Hunter Biden, the son of President Joe Biden, has been ordered to appear in person next month for his first court hearing on felony gun charges after a judge denied his request Wednesday to appear virtually. File photo by Julia Nikhinson/UPI | License Photo
Sept. 21 (UPI) -- Hunter Biden, the son of President Joe Biden, has been ordered to appear in person next month for his first court hearing on felony gun charges after a judge denied his request Wednesday to appear virtually.
"In the end, the court agrees with both defendant ... and the government ... that defendant should not receive special treatment in this matter -- absent some unusual circumstance, he should be treated just as would any other defendant in our court. Any other defendant would be required to attend his or her initial appearance in person. So too here," U.S. Magistrate Judge Christopher Burke wrote Wednesday, as he set Biden's arraignment for Oct. 3.
The judge had initially ordered Biden to appear Sept. 26, but pushed the court date back at the request of his legal team.
Biden, 53, was indicted on three felony gun charges last week and is expected to plead not guilty. The charges carry a maximum sentence of 25 years in prison, if convicted.
The president's son is accused of lying on a federal form about whether he was drug-free when he bought a Colt Cobra .38 Special nearly five years ago. Biden was allegedly addicted to illegal drugs at the time.
In a court filing obtained by UPI on Tuesday, Biden's lawyers wrote that he had requested a video appearance to minimize the "unnecessary burden" on government resources, including his Secret Service protection.
Biden is the first child of a sitting president to be charged by the U.S. Justice Department.
"No matter whether in person or virtual, he will waive reading of the indictment, which is merely a few pages and could easily be read at a video conference," Biden attorney Abbe Lowell wrote in Tuesday's filing.
Special counsel David Weiss argued that there was no precedent for Biden to avoid an in-person appearance.

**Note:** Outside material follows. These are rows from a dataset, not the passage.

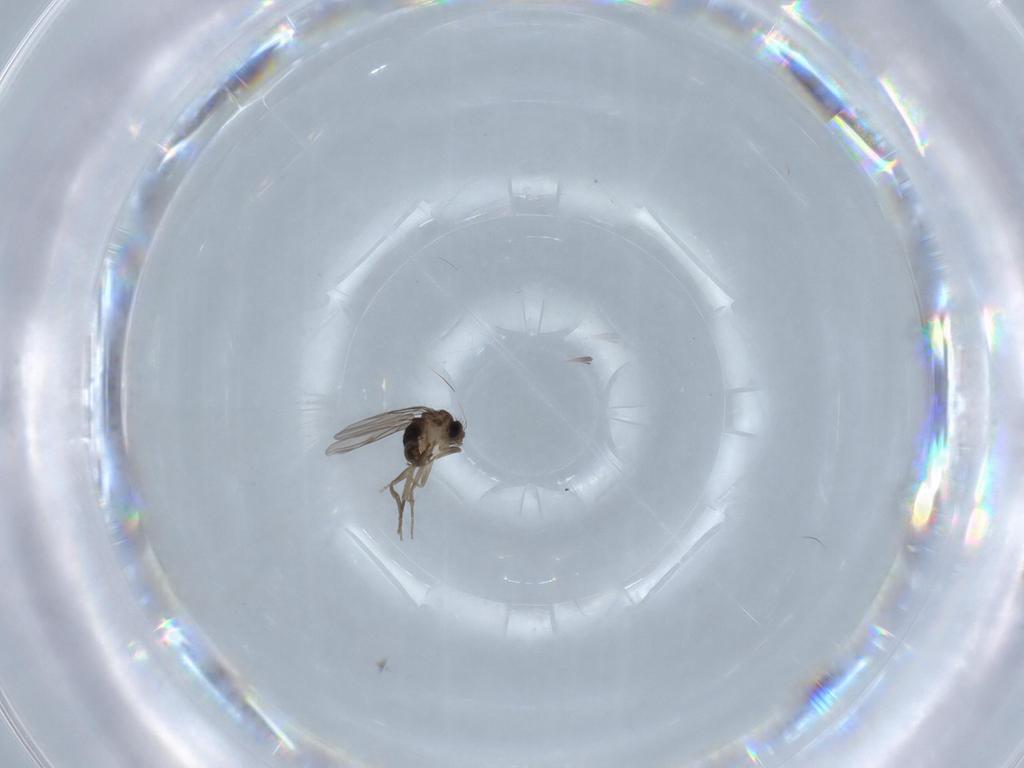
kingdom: Animalia
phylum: Arthropoda
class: Insecta
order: Diptera
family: Phoridae
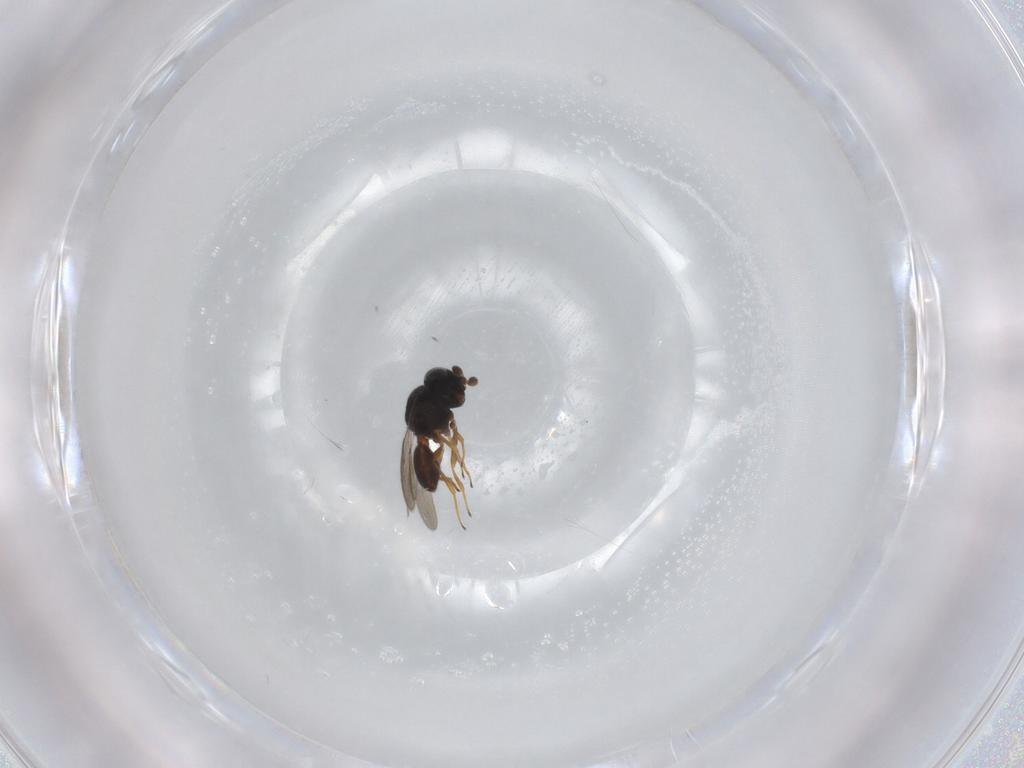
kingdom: Animalia
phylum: Arthropoda
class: Insecta
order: Hymenoptera
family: Scelionidae
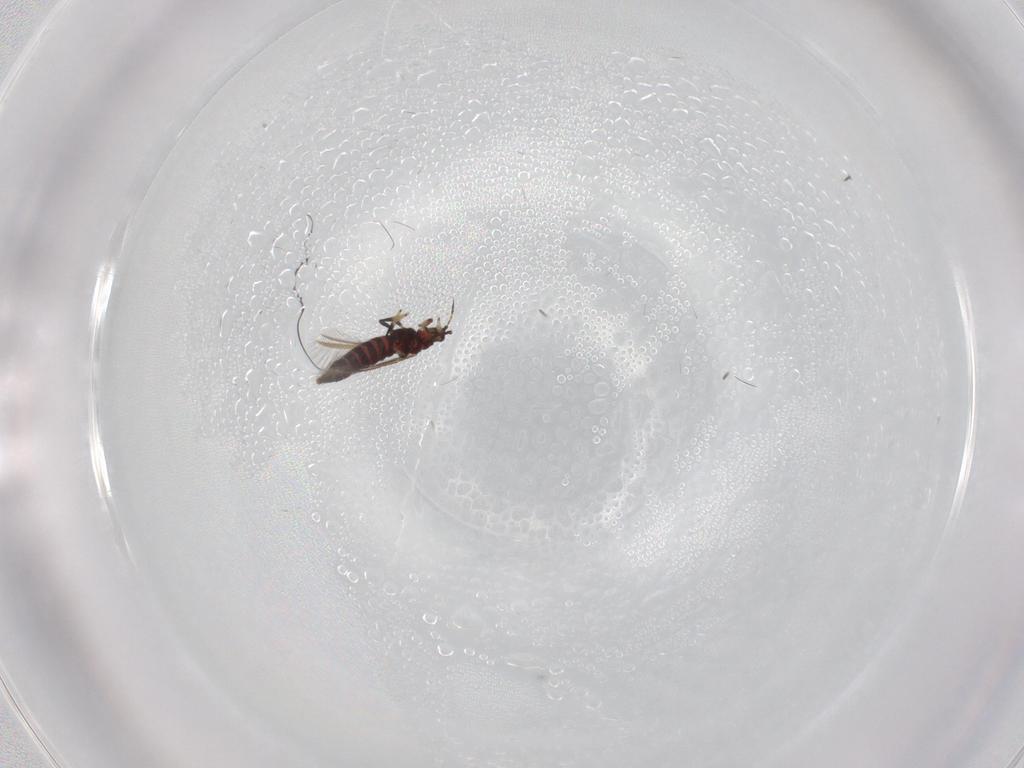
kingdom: Animalia
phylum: Arthropoda
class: Insecta
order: Thysanoptera
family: Thripidae
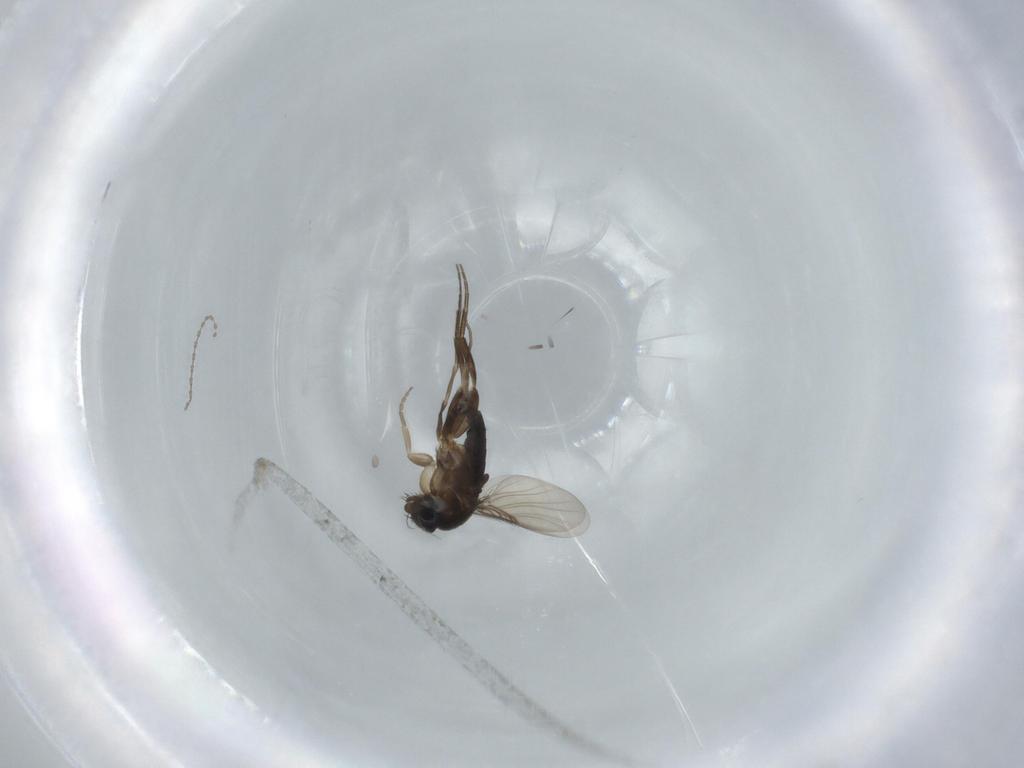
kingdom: Animalia
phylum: Arthropoda
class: Insecta
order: Diptera
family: Phoridae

"Hunter Biden does not contend he is injured or indigent," the Delaware U.S. attorney wrote in his own filing. "If 'convenience' was a legitimate basis to warrant virtual proceedings, every defendant would ask for them in every case."
Prosecutors have also argued that given the seriousness of the gun charges, the magistrate judge needs to assess Biden in person before deciding the conditions of his release.
"The Court will also address Defendant's pre-trial release conditions," Burke wrote Wednesday, as he denied Biden's motion.
"While the Court expects it is likely that the currently-imposed conditions will remain in place, were either side to suggest alterations, the Court would want to be able to address that issue in person with the parties."